- Decades:: 2000s; 2010s; 2020s;
- See also:: Other events of 2020 List of years in Comoros

= 2020 in the Comoros =

Events in the year 2020 in the Comoros.

== Incumbents ==

- President: Azali Assoumani

== Events ==
Ongoing – COVID-19 pandemic in the Comoros

=== April ===

- 15 April – A person arriving in Mayotte from the country tested positive for COVID-19.
- 16 April – Dominique Voynet, Director of Mayotte Regional Health Agency, announced that a person who died on 8 April before being evacuated to Mayotte on the basis of an x-ray of COVID-19 was Said Toihir, the Grand Mufti of the country. The announcement caused a diplomatic rift between the country and France.
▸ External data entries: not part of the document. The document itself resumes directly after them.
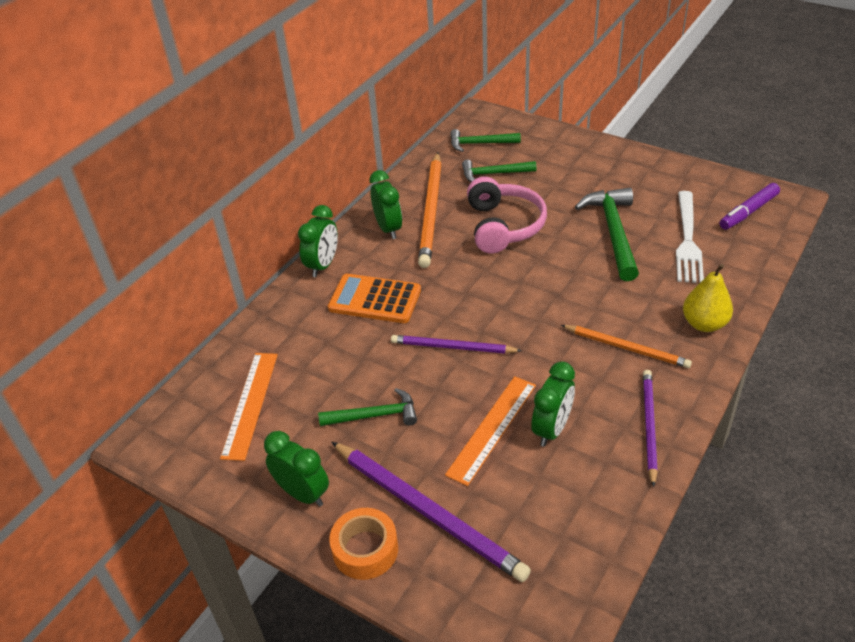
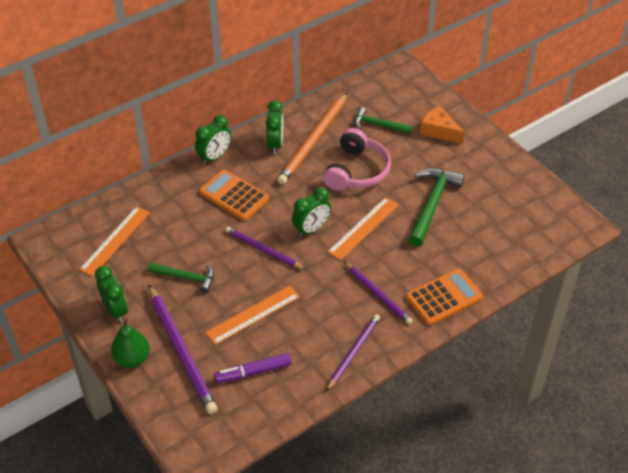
camera: 20 degrees right, 5 degrees up
(365, 549) = (132, 358): orange tape -> green pear
(480, 144) = (385, 95): green hammer -> none
(552, 429) = (290, 330): green clock -> green clock (311, 229)
(555, 282) = (363, 228): none -> orange ruler
(564, 159) = (439, 131): none -> orange cheese
(627, 348) = (378, 294): orange pencil -> purple pencil
(688, 241) = (481, 231): white fork -> none
(704, 324) = (444, 297): yellow pear -> orange calculator
(748, 212) = (544, 224): purple marker -> purple marker (253, 372)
Mohamed El-Amine Souef, the Foreign Minister, said "If a case is confirmed in the Comoros, it is not Dominique Voynet to announce it, we have been independent since 6 July 1975."
- 17 April – The World Health Organization delivered medical aid to the country.
- 22 April – A polymerase chain reaction (PCR) screening machine was delivered to the country, allowing for COVID-19 testing the country starting on 23 April.
- 30 April – The first case of COVID-19 in the country was confirmed: a 50-year-old man who was admitted to the El-Maarouf hospital in Moroni on 23 April. The patient had been in contact with a Franco-Comorian national on 18 March. As a result of the confirmation, President Azali Assoumani disclosed that a curfew had been instituted.

=== May ===

- 2 May – A video conference was held between President Assoumani and President Rajoelina of Madagascar. Madagascar will send medical aid to the country.
- 4 May – The first COVID-19 death in the country was reported.
- 6 May – President Azali Assoumani announced that total confinement is not an option for the islands. A donation of 100,000 face masks had been received, and India will be sending medical supplies and doctors to support the local health care.
- 8 May – UNICEF donated 5 ventilators to the Ministry of Health. Comoros had nearly 25 ventilators on the three islands.
- 13 May – The United Nations donated 1,000 rapid tests to the Ministry of Health.
- 16 May – The first repatriation flight arrived from Tanzania with 134 people on board, with 70 people returned from Kenya. Two more flights are planned to arrive from Tanzania on 17 May.
- 19 May – The presence of COVID-19 on Anjouan (Ngazidja) was confirmed, making the virus now active on all major islands.
- 21 May – The Grand Mufti requested that the people celebrate Eid al-Fitr at home as a result of the pandemic.

=== July ===

- 8 July – The President made wearing face masks outdoors mandatory on the whole territory.
- 21 July – The island of Mohéli reported that it no longer had active COVID-19 cases.